ABD’de 1970’ler ve 1980’ler süresince kurulan gıda bankaları, gıdanın gelip çıktığı bir işletme olarak endüstriyel tarım sisteminin en tepesinde, acil hallerde, esas olarak işsizlik ve fakirlik gibi durumları hafifletmek amacıyla ihtiyati gıda sağlayan kuruluşlardı. Bağışlanan gıdalar, daha çok büyük perakendecilerin ihtiyaç fazlası ürünlerinden geliyordu. Gıda bankalarının

(7)

başarısı, temin ettikleri gıdanın miktarı ve hizmet verdikleri kişilerin sayısı ile ölçülüyordu. Bununla beraber 2008’den bu yana ABD’deki pek çok gıda bankası, kronik açlık, obezite ve diyabet problemi olan kişilerin sayısının artması ve ABD’deki gelir adaletsizliğinin kötüleşmesi nedeni ile hizmetlerine yönelik beklenmedik bir taleple karşı karşıya kalmıştır (Flegal ve diğerleri, 2012,s.496; Weil,2012). Bu nedenle gıda bankaları, buradan yararlanmak isteyen pek çok kişinin uzun vadede aylık gıda sıkıntısını gidermek için ek bir desteği haline gelmiştir (Amerikanin Sesi, 2016).

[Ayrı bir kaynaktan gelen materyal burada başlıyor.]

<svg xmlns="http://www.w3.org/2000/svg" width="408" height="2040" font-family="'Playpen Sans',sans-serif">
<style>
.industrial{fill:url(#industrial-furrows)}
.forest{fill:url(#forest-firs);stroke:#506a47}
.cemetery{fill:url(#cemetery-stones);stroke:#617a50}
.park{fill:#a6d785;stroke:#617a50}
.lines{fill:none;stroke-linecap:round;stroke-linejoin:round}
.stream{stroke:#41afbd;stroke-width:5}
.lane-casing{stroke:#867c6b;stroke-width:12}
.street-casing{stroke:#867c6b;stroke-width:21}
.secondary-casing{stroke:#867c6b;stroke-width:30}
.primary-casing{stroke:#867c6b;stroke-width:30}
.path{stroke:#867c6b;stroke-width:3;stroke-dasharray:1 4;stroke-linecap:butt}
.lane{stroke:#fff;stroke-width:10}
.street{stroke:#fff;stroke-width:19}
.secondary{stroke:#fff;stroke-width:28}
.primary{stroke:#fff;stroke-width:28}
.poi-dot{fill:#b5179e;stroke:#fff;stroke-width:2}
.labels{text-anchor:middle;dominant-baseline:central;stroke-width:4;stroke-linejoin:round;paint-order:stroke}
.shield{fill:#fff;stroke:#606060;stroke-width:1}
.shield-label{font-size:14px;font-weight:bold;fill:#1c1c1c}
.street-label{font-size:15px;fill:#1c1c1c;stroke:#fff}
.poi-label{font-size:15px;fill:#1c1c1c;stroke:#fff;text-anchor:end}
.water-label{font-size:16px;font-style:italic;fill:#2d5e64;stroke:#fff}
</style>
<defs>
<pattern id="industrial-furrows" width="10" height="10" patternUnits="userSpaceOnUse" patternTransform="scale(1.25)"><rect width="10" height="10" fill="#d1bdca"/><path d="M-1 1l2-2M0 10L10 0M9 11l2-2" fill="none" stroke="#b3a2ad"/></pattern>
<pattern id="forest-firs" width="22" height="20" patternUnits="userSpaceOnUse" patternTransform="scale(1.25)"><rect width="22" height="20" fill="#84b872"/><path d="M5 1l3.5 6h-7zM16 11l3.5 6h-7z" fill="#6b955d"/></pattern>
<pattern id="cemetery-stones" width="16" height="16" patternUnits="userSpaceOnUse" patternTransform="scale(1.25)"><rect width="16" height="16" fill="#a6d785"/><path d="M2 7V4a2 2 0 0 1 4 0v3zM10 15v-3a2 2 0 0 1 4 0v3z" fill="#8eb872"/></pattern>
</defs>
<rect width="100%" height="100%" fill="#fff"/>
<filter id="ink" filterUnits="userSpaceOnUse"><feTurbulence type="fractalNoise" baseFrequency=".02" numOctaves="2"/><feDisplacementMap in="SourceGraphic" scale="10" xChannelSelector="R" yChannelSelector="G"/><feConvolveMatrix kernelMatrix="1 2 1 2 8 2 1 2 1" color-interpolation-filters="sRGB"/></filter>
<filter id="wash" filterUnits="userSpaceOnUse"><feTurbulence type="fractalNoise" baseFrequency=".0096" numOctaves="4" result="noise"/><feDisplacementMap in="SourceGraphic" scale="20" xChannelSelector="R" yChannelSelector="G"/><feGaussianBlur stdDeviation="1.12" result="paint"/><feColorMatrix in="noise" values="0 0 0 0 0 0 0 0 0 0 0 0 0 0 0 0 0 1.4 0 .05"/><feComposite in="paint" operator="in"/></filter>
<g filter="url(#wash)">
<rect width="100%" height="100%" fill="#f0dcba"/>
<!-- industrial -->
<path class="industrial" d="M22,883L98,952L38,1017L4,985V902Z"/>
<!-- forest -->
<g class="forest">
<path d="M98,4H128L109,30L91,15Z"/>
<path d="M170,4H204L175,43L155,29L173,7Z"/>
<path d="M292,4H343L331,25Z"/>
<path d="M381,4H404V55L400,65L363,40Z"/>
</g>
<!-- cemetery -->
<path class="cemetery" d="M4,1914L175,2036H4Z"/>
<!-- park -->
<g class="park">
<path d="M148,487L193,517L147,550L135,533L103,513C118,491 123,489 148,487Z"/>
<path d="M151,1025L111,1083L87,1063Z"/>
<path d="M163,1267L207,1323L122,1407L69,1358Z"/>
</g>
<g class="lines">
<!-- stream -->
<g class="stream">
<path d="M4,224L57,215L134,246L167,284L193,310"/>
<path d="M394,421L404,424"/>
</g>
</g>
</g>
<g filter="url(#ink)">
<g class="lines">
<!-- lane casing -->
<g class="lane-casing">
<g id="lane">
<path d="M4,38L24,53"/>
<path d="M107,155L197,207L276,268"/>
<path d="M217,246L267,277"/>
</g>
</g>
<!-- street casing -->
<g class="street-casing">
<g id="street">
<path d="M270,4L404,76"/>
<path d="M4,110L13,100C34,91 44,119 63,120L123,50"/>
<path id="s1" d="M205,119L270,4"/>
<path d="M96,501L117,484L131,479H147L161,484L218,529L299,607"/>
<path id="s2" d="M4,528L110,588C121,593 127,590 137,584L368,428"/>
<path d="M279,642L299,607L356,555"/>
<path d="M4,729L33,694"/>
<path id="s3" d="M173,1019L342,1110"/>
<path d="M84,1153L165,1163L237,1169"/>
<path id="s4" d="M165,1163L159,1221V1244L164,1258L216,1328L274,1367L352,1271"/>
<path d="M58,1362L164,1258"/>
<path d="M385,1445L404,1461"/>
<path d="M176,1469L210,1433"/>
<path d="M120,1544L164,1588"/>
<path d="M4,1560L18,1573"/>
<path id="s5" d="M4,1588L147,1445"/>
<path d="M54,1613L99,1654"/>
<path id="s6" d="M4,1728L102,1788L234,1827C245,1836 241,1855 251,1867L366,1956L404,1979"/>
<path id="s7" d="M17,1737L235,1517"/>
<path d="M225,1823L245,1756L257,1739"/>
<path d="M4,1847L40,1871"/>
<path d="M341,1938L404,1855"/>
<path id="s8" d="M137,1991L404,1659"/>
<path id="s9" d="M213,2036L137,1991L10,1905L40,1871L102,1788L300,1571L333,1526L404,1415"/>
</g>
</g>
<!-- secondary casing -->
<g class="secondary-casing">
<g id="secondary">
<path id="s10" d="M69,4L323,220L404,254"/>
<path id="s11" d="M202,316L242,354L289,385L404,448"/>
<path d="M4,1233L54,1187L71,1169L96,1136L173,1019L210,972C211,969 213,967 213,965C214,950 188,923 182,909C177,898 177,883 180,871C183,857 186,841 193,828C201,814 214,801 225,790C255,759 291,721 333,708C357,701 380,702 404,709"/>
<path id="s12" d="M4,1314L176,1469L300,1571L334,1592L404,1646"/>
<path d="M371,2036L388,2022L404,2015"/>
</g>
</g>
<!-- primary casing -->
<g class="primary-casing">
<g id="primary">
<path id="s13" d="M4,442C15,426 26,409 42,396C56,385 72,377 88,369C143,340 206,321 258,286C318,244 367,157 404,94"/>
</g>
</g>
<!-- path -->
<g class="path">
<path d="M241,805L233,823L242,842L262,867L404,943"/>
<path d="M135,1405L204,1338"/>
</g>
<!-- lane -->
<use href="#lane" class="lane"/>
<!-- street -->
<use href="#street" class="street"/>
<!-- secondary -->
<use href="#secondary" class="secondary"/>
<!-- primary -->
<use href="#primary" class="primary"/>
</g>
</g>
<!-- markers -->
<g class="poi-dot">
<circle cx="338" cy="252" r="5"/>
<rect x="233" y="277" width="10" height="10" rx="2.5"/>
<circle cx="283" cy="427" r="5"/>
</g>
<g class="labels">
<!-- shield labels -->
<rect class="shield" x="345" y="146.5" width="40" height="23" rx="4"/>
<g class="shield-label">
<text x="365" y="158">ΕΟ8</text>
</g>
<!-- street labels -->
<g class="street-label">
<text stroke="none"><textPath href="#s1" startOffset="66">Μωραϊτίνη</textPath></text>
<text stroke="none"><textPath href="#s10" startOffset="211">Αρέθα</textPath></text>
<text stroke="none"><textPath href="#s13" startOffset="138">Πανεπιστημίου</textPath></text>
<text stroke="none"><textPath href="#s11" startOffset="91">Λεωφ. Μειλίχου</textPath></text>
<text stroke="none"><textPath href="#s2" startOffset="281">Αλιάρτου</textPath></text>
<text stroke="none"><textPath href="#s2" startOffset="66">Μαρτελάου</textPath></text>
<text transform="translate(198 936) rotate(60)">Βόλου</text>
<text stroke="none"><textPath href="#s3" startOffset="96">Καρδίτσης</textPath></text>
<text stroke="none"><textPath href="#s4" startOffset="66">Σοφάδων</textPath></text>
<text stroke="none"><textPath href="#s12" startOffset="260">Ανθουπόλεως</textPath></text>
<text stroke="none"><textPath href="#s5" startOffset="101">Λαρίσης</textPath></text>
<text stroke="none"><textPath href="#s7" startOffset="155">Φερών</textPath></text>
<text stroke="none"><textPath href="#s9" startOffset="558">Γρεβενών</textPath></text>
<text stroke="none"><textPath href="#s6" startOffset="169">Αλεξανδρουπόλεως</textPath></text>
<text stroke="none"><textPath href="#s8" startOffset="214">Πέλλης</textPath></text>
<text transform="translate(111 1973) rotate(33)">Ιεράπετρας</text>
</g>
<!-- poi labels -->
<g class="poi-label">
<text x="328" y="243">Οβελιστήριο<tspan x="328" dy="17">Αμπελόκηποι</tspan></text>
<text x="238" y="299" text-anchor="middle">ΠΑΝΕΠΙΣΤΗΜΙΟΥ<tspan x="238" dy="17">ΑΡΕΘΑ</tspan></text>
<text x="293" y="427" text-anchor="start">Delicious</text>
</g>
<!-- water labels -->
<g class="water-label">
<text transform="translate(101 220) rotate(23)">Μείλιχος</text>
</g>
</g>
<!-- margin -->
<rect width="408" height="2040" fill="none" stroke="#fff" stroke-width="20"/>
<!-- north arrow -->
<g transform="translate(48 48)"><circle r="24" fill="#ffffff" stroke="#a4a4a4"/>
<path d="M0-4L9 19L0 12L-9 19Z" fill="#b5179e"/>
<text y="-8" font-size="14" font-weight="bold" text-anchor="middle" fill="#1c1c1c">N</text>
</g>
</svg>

ABD’de gıda bankaları, genel olarak yerelde faaliyet gösteren ve önemli ölçüde gönüllülerce yürütülen organizasyonlardır. Pek çoğu, dini temelli organizasyonlarla ilişkilidir. Büyük ölçekli bazı gıda bankaları müstakil bir organizasyon yapısına sahiptir. Öte yandan daha küçük gıda bankaları, kiliselerin veya diğer sivil toplum organizasyonlarının içinde yer almaktadır.

Gıda bankalarınca dağıtılan gıdalar çoğunlukla yerel kaynaklardan ve bağışlardan gelmektedir. Bununla beraber, Amerikan Tarım Bakanlığı, Acil Gıda Destek Programı kapsamında bu kurumlara destek sağlamaktadır. Gıda temin eden bu kurumlara, 2017 bütçe yılı içerinde bu program kapsamında 321.000 ton gıda temin edilmiştir (USDA ERS 2019a).

2001 yılında ABD’de toplam hane halkının %2,8’i gıda bankacılığından yararlanırken, 2014 yılında bu oran neredeyse iki katına çıkarak %5,5 olmuştur. Gıda bankalarının kullanımında meydana gelen bu artış, 2007- 2009 Büyük Resesyonuna eşlik eden artan gıda güvensizliği ile çakışmıştır.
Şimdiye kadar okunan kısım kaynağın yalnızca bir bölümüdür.